My love affair with theatre (and yes, I'm enough of a theatre geek that I spell it that way, not "theater") began as most do I imagine, in a darkened auditorium, swept away in the wonder and majesty of a beautiful story close enough to touch. A story you feel like you are part of, not witnessing. I was four years old and my mother took me to a production of Camelot at the college she attended. Had it been any other production, I can honestly tell you the course of my life might have been altered. This one evening in my life at such a tender age defined me in ways that I'm only begining to understand.
Of course, what four year old girl isn't rapt with the idea of Kings and Queens and dashing knights in armor, and lovely wicked bastard sons working their evil in dastardly ways? That's what hooked me, I loved sweet selfish Guenivere and doddering and loving Arthur. I was enamored with the narcissistic (go figure) Lancelot and squealed with delight at Mordred's charming flavor of nastiness. But the thing that stuck with me from day one to whatever day I'm on today was the scene where the round table was conceived.
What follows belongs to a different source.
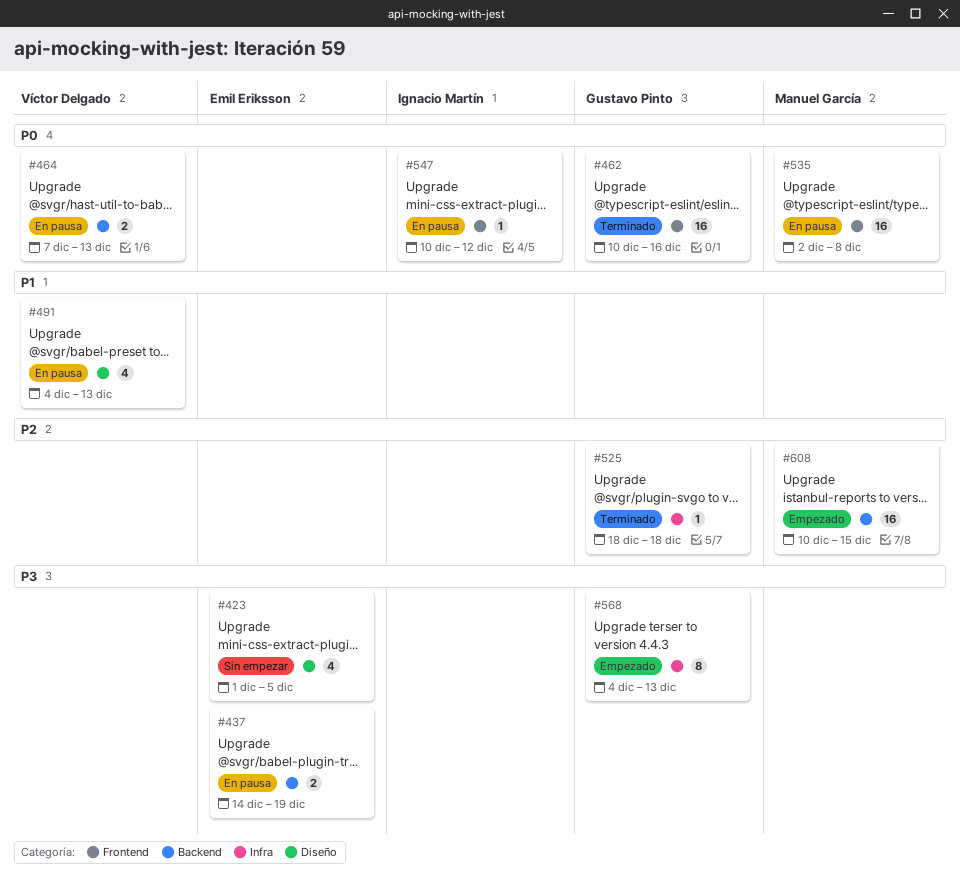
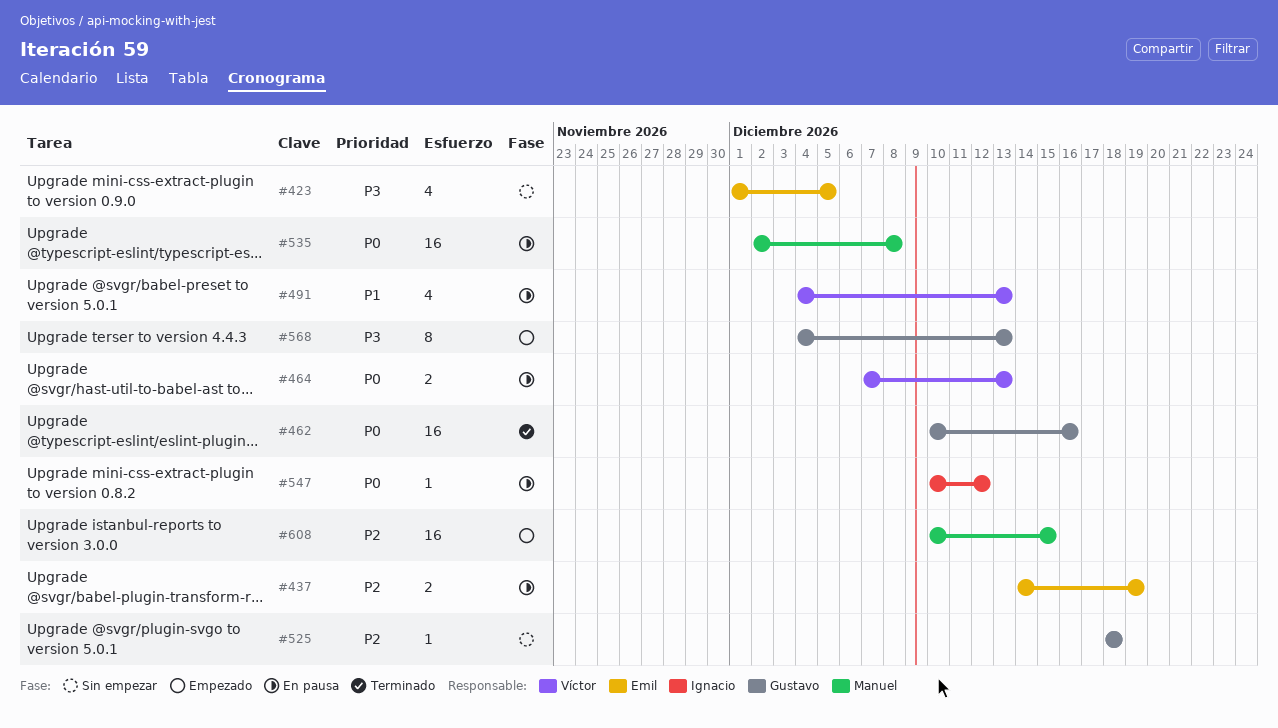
#437, priority: P3 -> P2
#525, status: Terminado -> Sin empezar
Arthur was a well meaning screw up. He had accidentally become king, it had never been his intention to be king, and he wore the title uncomfortably. Finally in a place with the love of a woman that he adores, he wants desperately to be more than king...he wants to be a GOOD king. He races through their chambers as he dresses pontificating about what it is that his kingdom needs. He knows more than anything that it needs peace. As he wraps himself around the idea that the noblemen, the knights of his kingdom, must personify something new, he thinks about who they are. They are the strongest, both physically and economically, of the land. And with their power, they determine how life is for all others. Their might determines what is right. "Might is right," he disconcertedly mutters to himself. Finally with the help of Guenivere, he begins to realize that as king, he can mold a new heirarchy, where all nobles are equal and given equal consideration. Guenivere offers the use of a huge round table that they were gifted for their wedding so that no one would have the honor of sitting at the head, all people would be equal. And as the idea springs to life, Arthur dashes around the room shouting about his ideal kingdom, ending triumphantly with "Not might is right...might FOR right!"
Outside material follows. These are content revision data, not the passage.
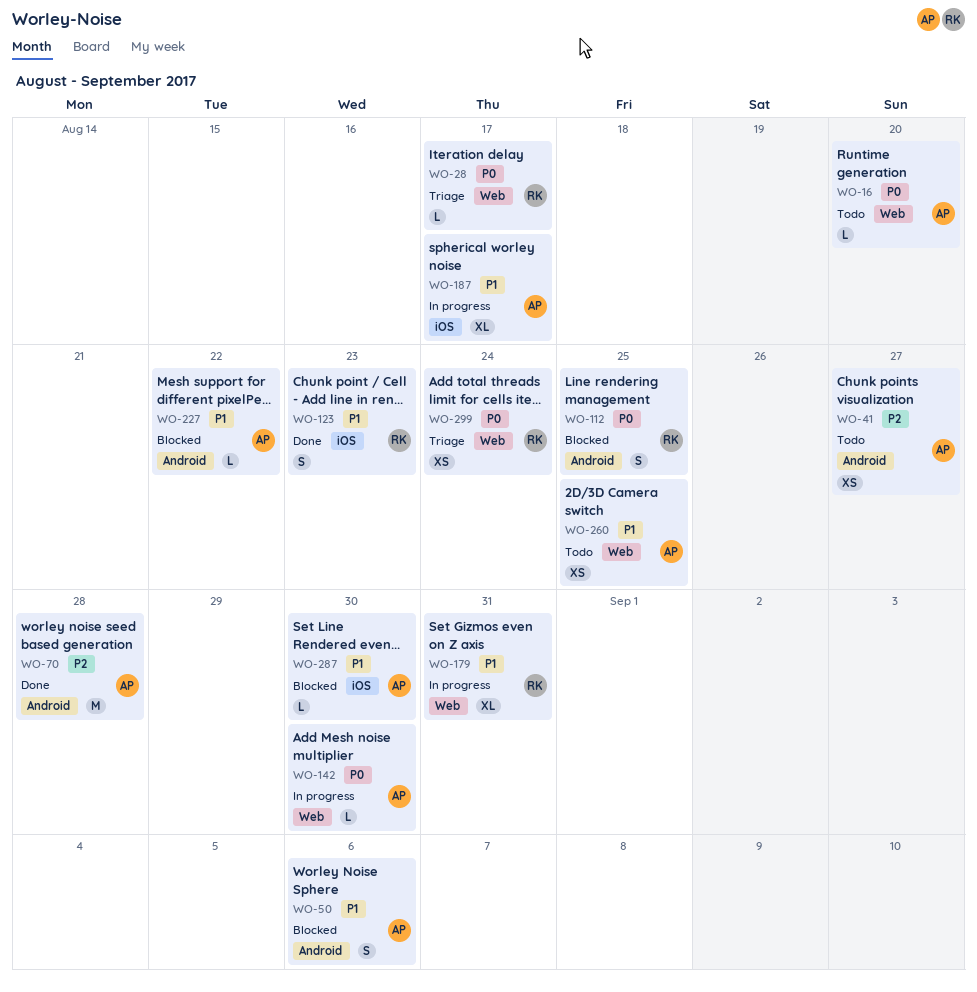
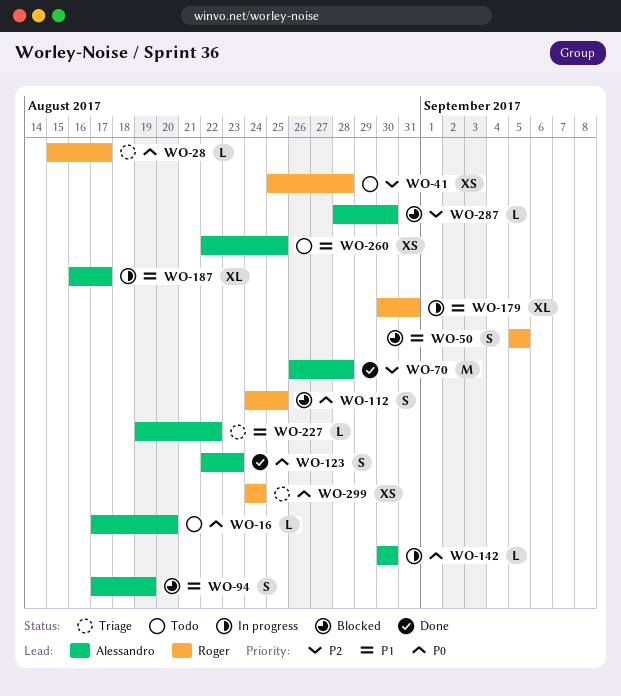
WO-41, owner: Alessandro -> Roger
WO-41, due: Aug 27 -> Aug 28
WO-50, owner: Alessandro -> Roger
WO-50, due: Sep 6 -> Sep 5
WO-94: none -> present
WO-123, owner: Roger -> Alessandro
WO-123, priority: P1 -> P0
WO-227, status: Blocked -> Triage
WO-287, priority: P1 -> P2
I was caught and my fate as an idealist, bleeding heart, liberal theatre geek was sealed. Might for right. Might FOR right. It resonates at the very core of my being. It is in everything I feel and I do. I'm a little girl caught in my own fantasy kingdom that didn't quite grow up.
But it isn't such a bad thing.
We all know where that story went. Arthur built his beautiful Camelot into a place more magical than he could have imagined. It attracted people from far and wide, including the man who would be his best friend and who would also destroy it all, Lancelot. And it attracted the attention of a bitter son who would have them all die in bitter dissapointment for the sins of his father.
"Don't let it be forgot, that once there was a spot, for one brief shining moment, that was known as Camelot."
Ok, so if you aren't a theatre person, or don't know the show, I'm probably taking lots for granted. But in the final scene as Camelot crumbles, Arthur sends a young boy out into the world, comanding him to hide and be safe, to live a long and fruitful life, and to tell anyone who would listen about the beauty and the joy that Camelot had brought.
"Run boy, RUN!"
And I was that boy. I'm still fighting the fight, dreaming the dream. And I'm enamored by the fact that my own Lancelot didn't destroy the dream. And I'm wondering if maybe there's a round table hidden in a dungeon somewhere in the depths of my soul that I need to drag out, clean up, and put to use.